Warnings: Take great care when programming the fuses: If the SPI interface is disabled, then programming via SPI bus (ie when programming in circuit) is disabled. If you don't have a suitable stand alone programmer you are locked out.
Similarly, if you disable the Reset signal in order to gain an extra IO pin, you can't program in circuit any more.
Take care when setting clock sources via the fuse bits, since wrong settings can lead to no clock at all. The default clock is an internal oscillator running at a low frequency, which is enough to get started. Sometimes you may find that the device can be programmed in an external programmer, but the in-circuit programming fails once you set the fuse bits. The difference is that the programmer uses a 4MHz crystal oscillator, whereas you may well be trying to use a faster external crystal. The datasheets aren't very clear here, but typical fuse bytes for an ATMEGA8 running with an external crystal are:
High byte D9 The default setting, ie the Reset pin is reset, not an IO, SPI programming is enabled, CKOPT=1 (higher power, crystal oscillator more likely to start) Low Byte EE Default brownout and startup time, fast external crystal
For many devices the JTAG interface is switched on by default (it is used for production testing). With JTAG enabled, some IO pins will seem to behave strangely - in fact they are not under your control at all.
On the ATTINY45, PB4 can't be used unless you select an internal clock.

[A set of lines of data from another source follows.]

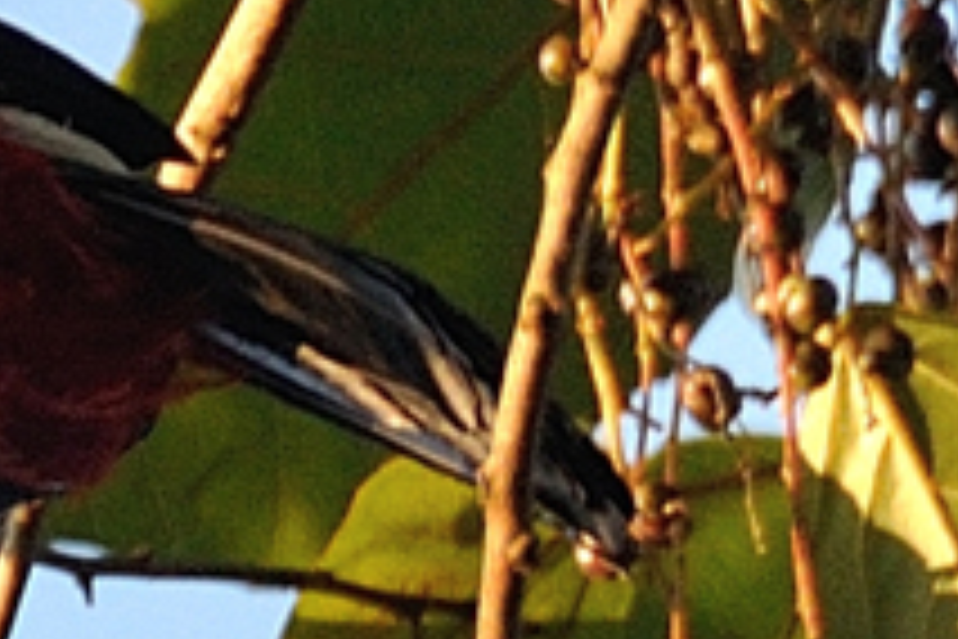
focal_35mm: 2471
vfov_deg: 0.6
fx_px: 65751
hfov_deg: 0.8
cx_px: -576
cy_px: 374
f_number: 7.1
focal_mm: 300
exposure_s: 1/100
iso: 400
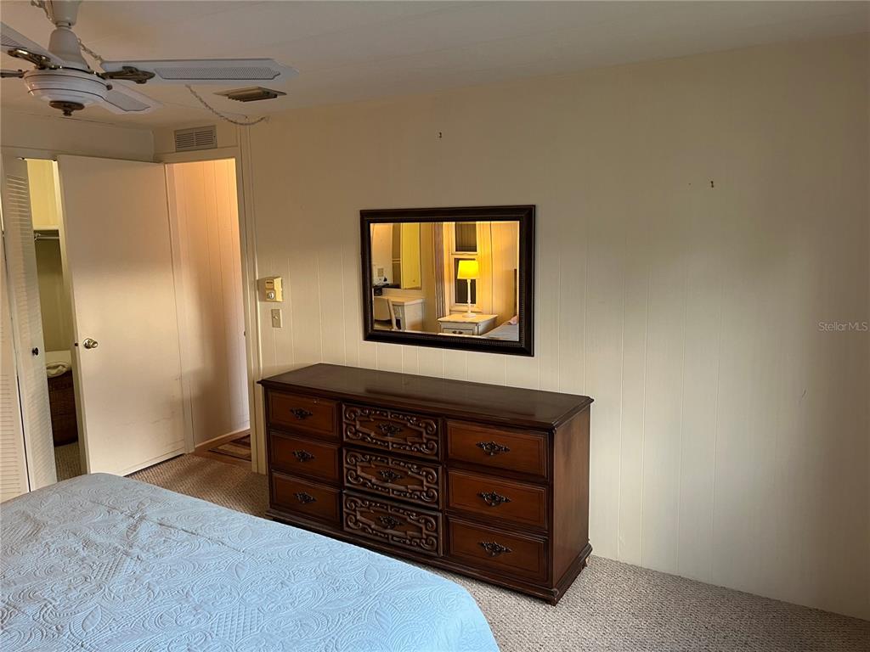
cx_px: 435
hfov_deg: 67.3
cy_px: 326
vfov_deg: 53.1
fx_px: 653
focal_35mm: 26
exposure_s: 1/60
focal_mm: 5.1
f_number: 1.6
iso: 125
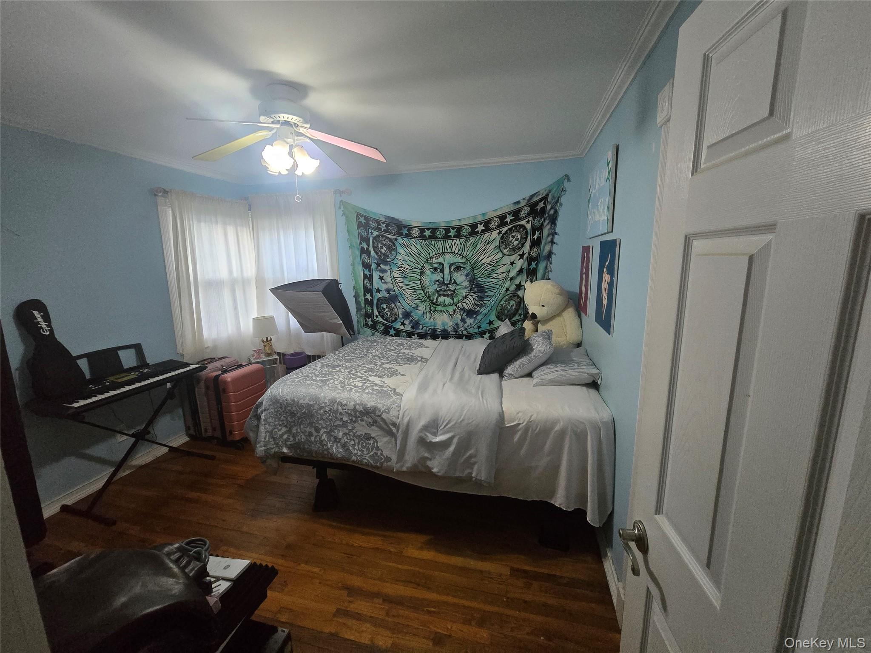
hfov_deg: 106.2
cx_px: 436
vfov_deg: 89.9
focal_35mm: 13
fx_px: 327
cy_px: 326
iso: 1000
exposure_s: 1/60
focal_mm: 2.2
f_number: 2.2
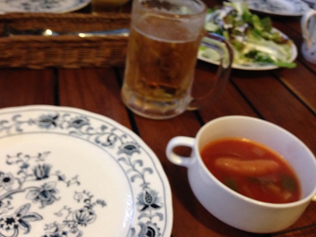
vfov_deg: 43.0
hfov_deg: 55.3
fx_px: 301
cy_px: 118
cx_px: 158
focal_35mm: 33
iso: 250
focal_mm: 4.12
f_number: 2.4
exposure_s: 1/20
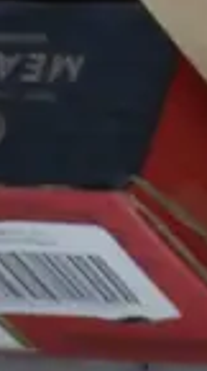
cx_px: 1242
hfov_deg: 3.7
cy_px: -541
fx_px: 2727
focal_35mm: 278
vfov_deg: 7.3
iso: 3200
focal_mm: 18
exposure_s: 1/60
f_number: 4
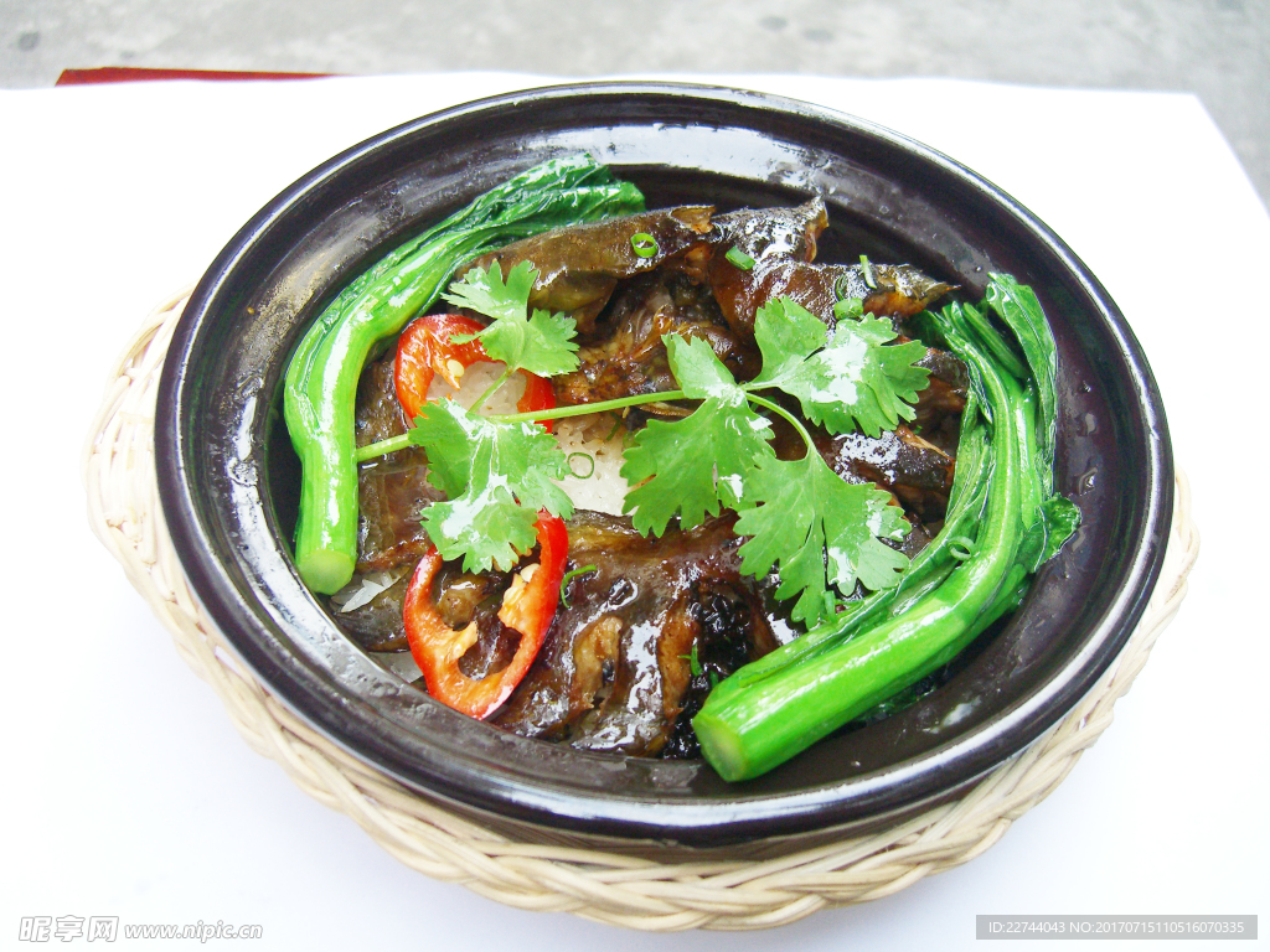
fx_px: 1394
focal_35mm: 38
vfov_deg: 37.7
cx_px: 635
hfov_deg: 49.0
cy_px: 476
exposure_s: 1/125
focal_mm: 7.9
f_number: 2.8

USARTs: some devices have 1, some 2. The examples given in the documentation for the two USART devices show a general register name, not the specific name, eg UCSRB rather than UCSRB0 or UCSRB1. To avoid poblems, check the names. Also, avoid setting more than one bit eg:
UCSRC = (1<<URSEL) | (3<<UCSZ0); <-- AVOID
UCSRC = (1<<URSEL) | (1<<UCSZ1)| (1<<UCSZ0); <-- THIS MAKES MISTAKES LESS LIKELY
USARTs again: In some devices, eg ATMEGA162 some registers are shadowed behind others. eg Baud rate and USART control. You must have the top bit set when writing to UCSR1C and clear when writing to the baud rate register UBRR1H. Miss this one and the baud rate is a lot lower than expected. Look at the pulse width with an oscilloscope.